NEW SECTION. Sec. 31. RCW 47.44.030 (Removal of facilities—Notice—Reimbursement, when) and 1984 c 7 s 234 & 1961 c 13 s 47.44.030 are each repealed. NEW SECTION. Sec. 32. The following acts or parts of acts are each repealed:
(1) RCW
49.32.072 (Injunctions
—Hearings and findings
—Temporary orders
—Security) and 2012 c 117 s 130 & 1933 ex.s. c 7 s 7;
(2) RCW
49.32.073 (Injunctions
—Complaints, conditions precedent) and 1933 ex.s. c 7 s 8; and
(3) RCW
49.32.074 (Injunctions
—Findings and order essential) and 1933 ex.s. c 7 s 9.
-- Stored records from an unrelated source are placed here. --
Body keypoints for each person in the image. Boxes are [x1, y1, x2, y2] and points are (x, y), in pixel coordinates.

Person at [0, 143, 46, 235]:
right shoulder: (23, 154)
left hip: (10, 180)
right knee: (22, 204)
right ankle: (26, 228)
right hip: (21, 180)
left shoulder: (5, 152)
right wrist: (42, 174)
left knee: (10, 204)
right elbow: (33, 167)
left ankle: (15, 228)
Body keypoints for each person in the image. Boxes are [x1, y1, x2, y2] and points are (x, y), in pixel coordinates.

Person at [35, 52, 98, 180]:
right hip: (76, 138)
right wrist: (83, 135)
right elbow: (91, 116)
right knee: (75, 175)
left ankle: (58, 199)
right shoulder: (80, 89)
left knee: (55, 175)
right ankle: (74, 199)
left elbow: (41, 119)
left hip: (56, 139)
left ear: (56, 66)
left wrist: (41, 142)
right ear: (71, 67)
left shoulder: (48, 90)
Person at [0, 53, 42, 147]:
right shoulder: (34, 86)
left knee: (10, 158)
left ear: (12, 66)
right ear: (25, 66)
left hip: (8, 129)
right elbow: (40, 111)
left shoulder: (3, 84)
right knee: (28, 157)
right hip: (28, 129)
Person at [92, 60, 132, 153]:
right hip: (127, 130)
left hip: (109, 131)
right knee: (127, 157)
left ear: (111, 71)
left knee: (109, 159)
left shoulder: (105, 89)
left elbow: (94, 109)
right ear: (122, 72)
NEW SECTION. Sec. 33. RCW 66.24.480 (Bottle clubs—License required) and 2012 c 117 s 281 & 1951 c 120 s 2 (adding a new section to Title 66 RCW) are each repealed. NEW SECTION. Sec. 34. RCW 66.28.080 (Permit for music and dancing upon licensed premises) and 1969 ex.s. c 178 s 8, 1949 c 5 s 7, & 1937 c 217 s 3 (adding new section 27-A to 1933 ex.s. c 62) are each repealed. Sec. 35. RCW
35A.66.020 and 1967 ex.s. c 119 s 35A.66.020 are each amended to read as follows:
The qualified electors of any code city may petition for an election upon the question of whether the sale of liquor shall be permitted within the boundaries of such city as provided by chapter
66.40 RCW, and shall be governed by the procedure therein((
, and may regulate music, dancing and entertainment as authorized by RCW 66.28.080)): PROVIDED, That every code city shall enforce state laws relating to the investigation and prosecution of all violations of Title
66 RCW relating to control of alcoholic beverages and shall be entitled to retain the fines collected therefrom as therein provided. Every code city shall also share in the allocation and distribution of liquor profits and excise as provided in RCW
82.08.170,
66.08.190, and
66.08.210, and make reports of seizure as required by RCW
66.32.090, and otherwise regulate by ordinances not in conflict with state law or liquor
and cannabis board regulations.
NEW SECTION. Sec. 36. The following acts or parts of acts are each repealed:
(1) RCW
73.04.050 (Right to peddle, vend, sell goods without license
—License fee on business established under act of congress prohibited) and 2012 c 117 s 504, 1945 c 144 s 9, & 1903 c 69 s 1; and
(2) RCW
73.04.060 (Right to peddle, vend, sell goods without license
—Issuance of license) and 2012 c 117 s 505, 1945 c 144 s 10, & 1903 c 69 s 2.
NEW SECTION. Sec. 37. RCW 85.05.130 (Assessment of benefited lands formerly omitted—Procedure—Appeals) and 2013 c 23 s 385, 1971 c 81 s 157, 1913 c 89 s 1, 1901 c 111 s 1, & 1895 c 117 s 13 are each repealed. Sec. 38. RCW
9A.72.160 and 1985 c 327 s 1 are each amended to read as follows:
(1) A person is guilty of intimidating a judge if a person directs a threat to a judge because of a ruling or decision of the judge in any official proceeding, or if by use of a threat directed to a judge, a person attempts to influence a ruling or decision of the judge in any official proceeding.
(2) "Threat" as used in this section means:
(a) To communicate, directly or indirectly, the intent immediately to use force against any person who is present at the time; or
(b) Threats as defined in RCW
9A.04.110((
(25)))
(28).
(3) Intimidating a judge is a class B felony.